Nina Garcia, diretora de moda da revista ELLE, prega que existe uma certa perfeição nas imperfeições e batizou isso de “fator Kate Moss” por considerar que a modelo tinha sempre um quê de desarrumada e desalinhada, mas ainda assim ter uma presença marcante. Assim com a ~estranheza~ de Kate, há os dentes separados da Georgia Jagger, os olhos grandes demais da Mila Kunis, a falta de cabelo e excesso de curvas da Amber Rose. Tudo isso pode ser encarado como defeito… OU como características e peculiaridades que tornam essas mulheres únicas.

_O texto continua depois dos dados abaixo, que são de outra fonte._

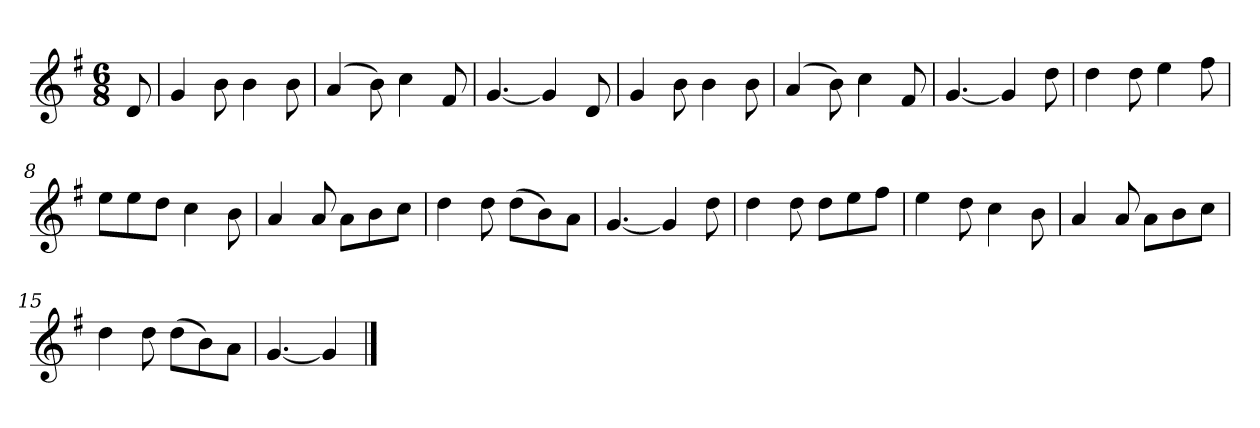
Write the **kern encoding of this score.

**kern
*part1
*staff1
*k[f#]
*M6/8
*MM120
=
8d
=1
4g
8b
4b
8b
=2
(4a
8b)
4cc
8f#
=3
[4.g
4g]
8d
=4
4g
8b
4b
8b
=5
(4a
8b)
4cc
8f#
=6
[4.g
4g]
8dd
=7
4dd
8dd
4ee
8ff#
=8
8eeL
8ee
8ddJ
4cc
8b
=9
4a
8a
8aL
8b
8ccJ
=10
4dd
8dd
(8ddL
8b)
8aJ
=11
[4.g
4g]
8dd
=12
4dd
8dd
8ddL
8ee
8ff#J
=13
4ee
8dd
4cc
8b
=14
4a
8a
8aL
8b
8ccJ
=15
4dd
8dd
(8ddL
8b)
8aJ
=16
[4.g
4g]
==
*-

Outro padrão das brasileiras é a preferência pelos cabelos compridos e/ou loiros. Metade das mulheres que você conhece já pintou/pinta o cabelo de loiro, faz mechas, californianas etc (inclusive eu) e chora quando o cabeleireiro corta um pouco mais do que ela pediu. Isso me faz pensar que muitas mulheres se sintam na obrigação de usar o cabelo assim para se sentirem bonitas, femininas e aceitas. Mesmo que cabelão e loirice não combine com o perfil de todo mundo. Conheço tantas mulheres que ficaram mais interessantes e bonitas de cabelo curto! E morenas, ruivas, de cabelo colorido.

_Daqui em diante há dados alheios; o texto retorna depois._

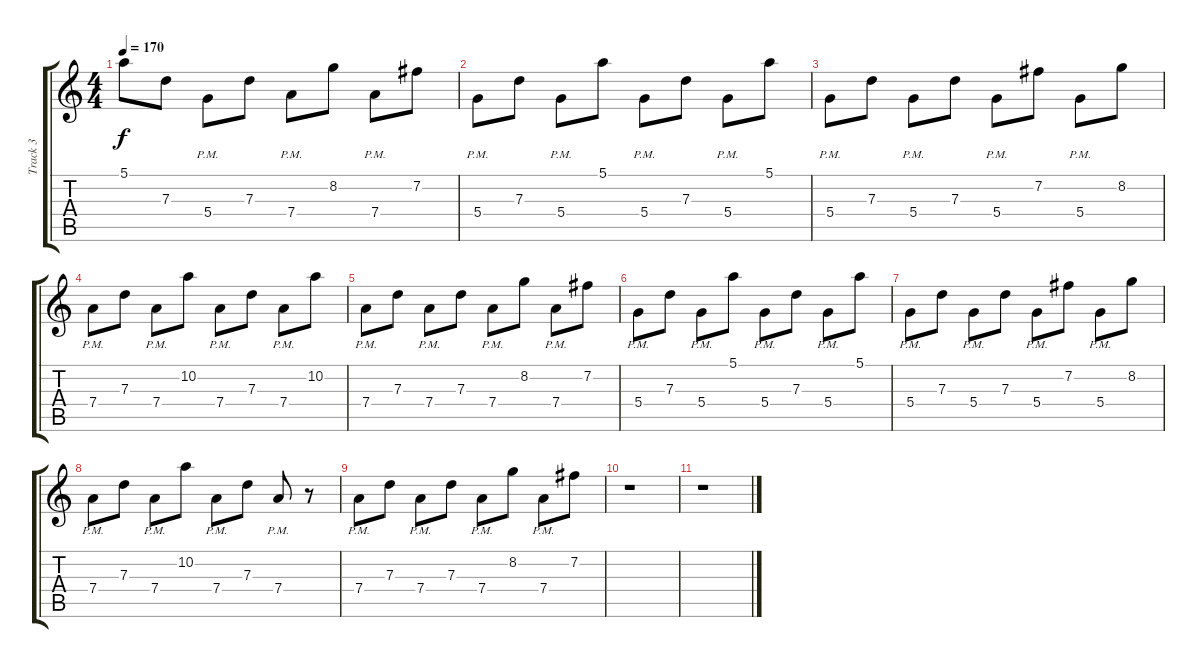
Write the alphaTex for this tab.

\track ("Track 3" "Track 3") {instrument distortionguitar}
\staff {score tabs}
\tuning (E4 B3 G3 D3 A2 D2) {hide}
\ts (4 4)
\tempo 170
\clef g2
\ks c
5.1{t}.8{dy f} 7.3.8 5.4{pm}.8 7.3.8 7.4{pm}.8 8.2.8 7.4{pm}.8 7.2.8 |
5.4{pm}.8 7.3.8 5.4{pm}.8 5.1.8 5.4{pm}.8 7.3.8 5.4{pm}.8 5.1.8 |
5.4{pm}.8 7.3.8 5.4{pm}.8 7.3.8 5.4{pm}.8 7.2.8 5.4{pm}.8 8.2.8 |
7.4{pm}.8 7.3.8 7.4{pm}.8 10.2.8 7.4{pm}.8 7.3.8 7.4{pm}.8 10.2.8 |
7.4{pm}.8 7.3.8 7.4{pm}.8 7.3.8 7.4{pm}.8 8.2.8 7.4{pm}.8 7.2.8 |
5.4{pm}.8 7.3.8 5.4{pm}.8 5.1.8 5.4{pm}.8 7.3.8 5.4{pm}.8 5.1.8 |
5.4{pm}.8 7.3.8 5.4{pm}.8 7.3.8 5.4{pm}.8 7.2.8 5.4{pm}.8 8.2.8 |
7.4{pm}.8 7.3.8 7.4{pm}.8 10.2.8 7.4{pm}.8 7.3.8 7.4{pm}.8 r.8 |
7.4{pm}.8 7.3.8 7.4{pm}.8 7.3.8 7.4{pm}.8 8.2.8 7.4{pm}.8 7.2.8 |
r.1 |
r.1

Quando cheguei no salão para cortar uma mulher fez cara de pena "vai cortar curtinho?" :/

Quando cheguei no salão para cortar uma mulher fez cara de pena “vai cortar curtinho?” :/

Tentar se encaixar num padrão é a forma mais fácil para odiar quem você é e nunca aprender a expressar sua real identidade. Em vez de reclamar por não ter curvas, põe um cropped top e desfile sua magreza por aí. Troque o cabelo grande e preso o tempo todo, por aquele corte que você sempre quis fazer. Invista num bom mousse para embelezar seus cachos. Destaque ainda mais os olhos ou a boca grande que foram motivo de piadinhas na adolescência. De que adianta receber elogios por estar assim ou assado se isso não te representa ou não te deixa a vontade? E quem se afeta ao receber críticas ou conselhos de mudança quando está super satisfeita com suas escolhas?

Sempre existirão modelos de beleza, mas o que está ao nosso alcance é nos tornar a melhor versão de nós mesmas e curtir cada segundo do processo. Pra que se prender a formas pré-prontas se tem coisa que combina mais e te serve melhor por aí? Bom é procurar o que você realmente é e transmitir isso na suas roupas, na sua cara, no seu cabelo e em tudo mais que comunique ao mundo: isso aqui sou eu e durmam com esse barulho! Em vez de forçar a barra para caber no que estão gritando por aí que é o ideal! Então, querida, seja você mesma. Ninguém mais pode fazer isso tão bem!